After the land exchange is complete, the Veterans of Foreign Wars Post at the Veterans Home of California-Barstow will acquire ownership of the disputed cross and the acre of land it's on, in the Mojave National Preserve.

A federal court in 2002 found the cross unconstitutional because it is on federal land.

The U.S. Bureau of Land Management is surveying land to be swapped on the Park Service's behalf, Bundock said. The survey process includes measuring the property and preparing a legal description of it.

After the surveying is done, Bundock said the Park Service will contact the parties involved and move to the next steps: ordering title on both parcels; appraising them; and doing environmental surveys of the land to look for all manner of things, from desert tortoises to hazardous chemicals.

Wanda Sandoz, a preserve resident who helped make the land swap possible, said last week she'd like the exchange to be wrapped up by June, when she and her husband are moving to Yucca Valley.

The Sandozes are donating five acres of land they own in the preserve — separate from the land where they live — to the federal government in exchange for the government's one-acre gift to the veterans group.

The exchange probably won't happen as soon as the Sandozes would like, however. Bundock estimated that the remaining phases of the process could take about 16 more months.

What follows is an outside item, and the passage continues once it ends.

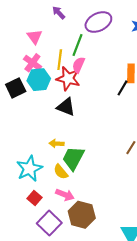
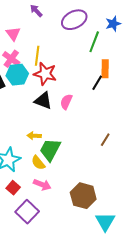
green line: (77, 45) -> (94, 42), moved
pink semicircle: (79, 65) -> (66, 102), moved
brown hexagon: (82, 215) -> (83, 196), moved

Until the swap is complete, the National Park Service is trying to keep the cross covered to comply with the U.S. District Court's ruling against its display.

Last week, Sandoz heard from a friend who drove by the cross that the box that had been covering it was gone, and hoped that the Park Service was able to take it down.

Bundock said her agency doesn't know who removed the box, but the action is considered vandalism.

"Someone managed to take the one-way screws out so they could ride the box up over the top of the cross," she said.

Maintenance workers spotted the missing box and started working to fix it Friday, she said.

A box was used to cover the cross after a tarp had been removed multiple times.

The litigation over the cross is on appeal in the 9th Circuit Court of Appeals, although it isn't known if the court will rule on it.

After President Bush signed the appropriations bill that contained the land swap language, the U.S. Justice Department argued that the legislation makes the case moot and asked the Court of Appeals not to issue a ruling.

The American Civil Liberties Union Foundation of Southern California, which represents the two plaintiffs, argued that the legislation itself is unconstitutional and asked the court to rule on the case.

Nothing has happened in the case since January.